Start of Data supplied

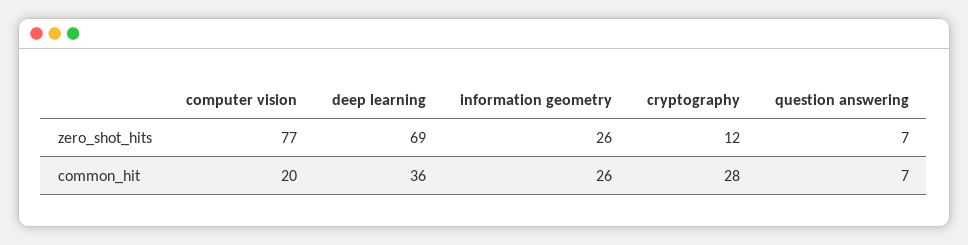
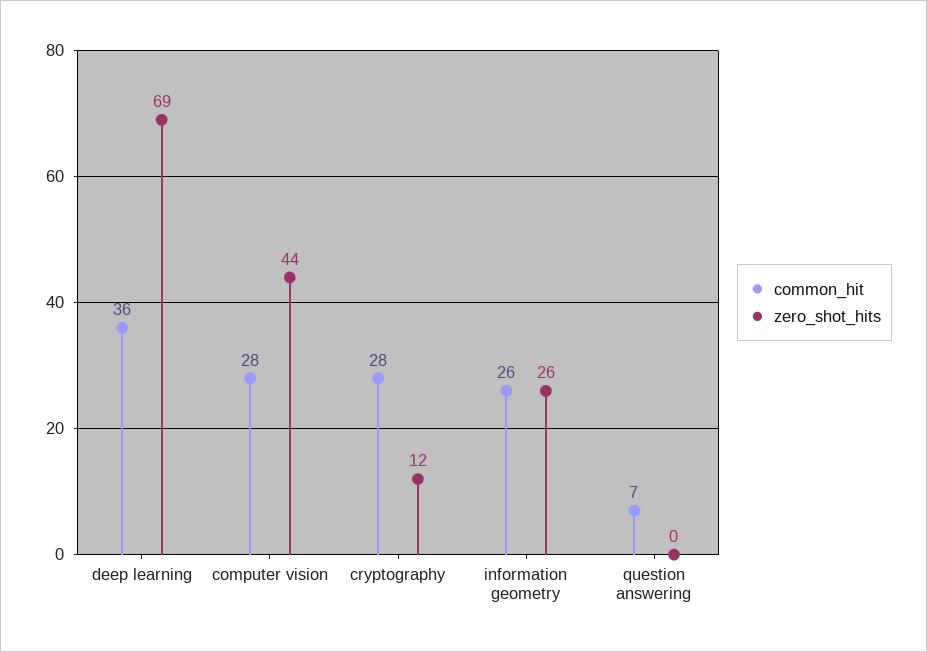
  {
    "zero_shot_hits": {
-     "computer vision": 77,
+     "computer vision": 44,
      "deep learning": 69,
      "information geometry": 26,
      "cryptography": 12,
-     "question answering": 7
+     "question answering": 0
    },
    "common_hit": {
-     "computer vision": 20,
+     "computer vision": 28,
      "deep learning": 36,
      "information geometry": 26,
      "cryptography": 28,
      "question answering": 7
    }
  }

End of Data supplied

Leave the pictures out, and print every line of the listing exactly as written.

| Result below |
  {
    "zero_shot_hits": {
-     "computer vision": 77,
+     "computer vision": 44,
      "deep learning": 69,
      "information geometry": 26,
      "cryptography": 12,
-     "question answering": 7
+     "question answering": 0
    },
    "common_hit": {
-     "computer vision": 20,
+     "computer vision": 28,
      "deep learning": 36,
      "information geometry": 26,
      "cryptography": 28,
      "question answering": 7
    }
  }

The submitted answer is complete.